Task to complete :: An exact transcription of all the records is required, minus the images.
***** Given information
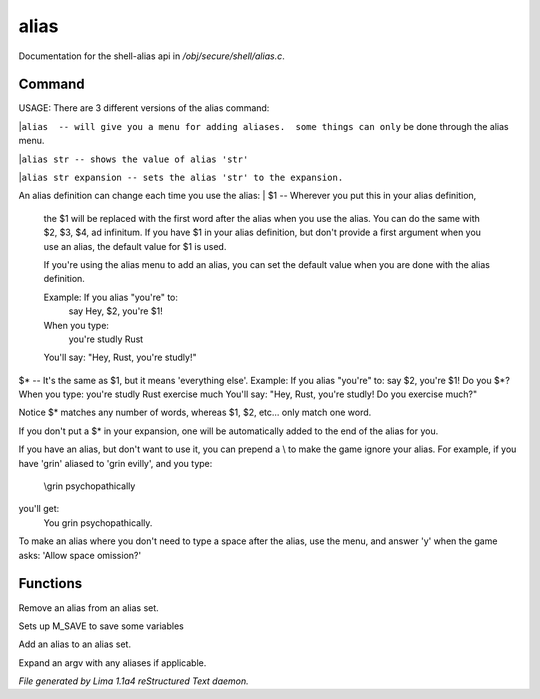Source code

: alias
******

Documentation for the shell-alias api in */obj/secure/shell/alias.c*.

Command
=======

USAGE:
There are 3 different versions of the alias command:

|``alias  -- will give you a menu for adding aliases.  some things can only`` be done through the alias menu.

|``alias str -- shows the value of alias 'str'``

|``alias str expansion -- sets the alias 'str' to the expansion.``

An alias definition can change each time you use the alias:
| $1  -- Wherever you put this in your alias definition,
       the $1 will be replaced with the first word after
       the alias when you use the alias.
       You can do the same with $2, $3, $4, ad infinitum.
       If you have $1 in your alias definition, but don't
       provide a first argument when you use an alias,
       the default value for $1 is used.

       If you're using the alias menu to add an alias, you can set the
       default value when you are done with the alias definition.

       Example:  If you alias "you're" to:
                  say Hey, $2, you're $1!
       When you type:
                  you're studly Rust
       You'll say: "Hey, Rust, you're studly!"

| $\*  -- It's the same as $1, but it means 'everything else'.
       Example:  If you alias "you're" to:
                  say $2, you're $1!  Do you $\*?       When you type:
                 you're studly Rust exercise much
	You'll say: "Hey, Rust, you're studly!  Do you exercise much?"

Notice $\* matches any number of words, whereas $1, $2, etc...
only match one word.

If you don't put a $\* in your expansion, one will be automatically
added to the end of the alias for you.

If you have an alias, but don't want to use it, you can prepend a \\ to
make the game ignore your alias.  For example, if you have 'grin' aliased
to 'grin evilly', and you type:

    \\grin psychopathically

you'll get:
    You grin psychopathically.


To make an alias where you don't need to type a space after the alias,
use the menu, and answer 'y' when the game asks: 'Allow space omission?'

.. TAGS: RST


Functions
=========
.. c:function:: nomask void remove_alias(string alias_name)

Remove an alias from an alias set.


.. c:function:: void setup_for_save()

Sets up M_SAVE to save some variables


.. c:function:: varargs void add_alias(string name, string template, string *defaults, int xverb)

Add an alias to an alias set.


.. c:function:: mixed expand_alias(string input)

Expand an argv with any aliases if applicable.



*File generated by Lima 1.1a4 reStructured Text daemon.*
**********
Exercise output ::
Source code

: alias
******

Documentation for the shell-alias api in */obj/secure/shell/alias.c*.

Command
=======

USAGE:
There are 3 different versions of the alias command:

|``alias  -- will give you a menu for adding aliases.  some things can only`` be done through the alias menu.

|``alias str -- shows the value of alias 'str'``

|``alias str expansion -- sets the alias 'str' to the expansion.``

An alias definition can change each time you use the alias:
| $1  -- Wherever you put this in your alias definition,
       the $1 will be replaced with the first word after
       the alias when you use the alias.
       You can do the same with $2, $3, $4, ad infinitum.
       If you have $1 in your alias definition, but don't
       provide a first argument when you use an alias,
       the default value for $1 is used.

       If you're using the alias menu to add an alias, you can set the
       default value when you are done with the alias definition.

       Example:  If you alias "you're" to:
                  say Hey, $2, you're $1!
       When you type:
                  you're studly Rust
       You'll say: "Hey, Rust, you're studly!"

| $\*  -- It's the same as $1, but it means 'everything else'.
       Example:  If you alias "you're" to:
                  say $2, you're $1!  Do you $\*?       When you type:
                 you're studly Rust exercise much
	You'll say: "Hey, Rust, you're studly!  Do you exercise much?"

Notice $\* matches any number of words, whereas $1, $2, etc...
only match one word.

If you don't put a $\* in your expansion, one will be automatically
added to the end of the alias for you.

If you have an alias, but don't want to use it, you can prepend a \\ to
make the game ignore your alias.  For example, if you have 'grin' aliased
to 'grin evilly', and you type:

    \\grin psychopathically

you'll get:
    You grin psychopathically.


To make an alias where you don't need to type a space after the alias,
use the menu, and answer 'y' when the game asks: 'Allow space omission?'

.. TAGS: RST


Functions
=========
.. c:function:: nomask void remove_alias(string alias_name)

Remove an alias from an alias set.


.. c:function:: void setup_for_save()

Sets up M_SAVE to save some variables


.. c:function:: varargs void add_alias(string name, string template, string *defaults, int xverb)

Add an alias to an alias set.


.. c:function:: mixed expand_alias(string input)

Expand an argv with any aliases if applicable.



*File generated by Lima 1.1a4 reStructured Text daemon.*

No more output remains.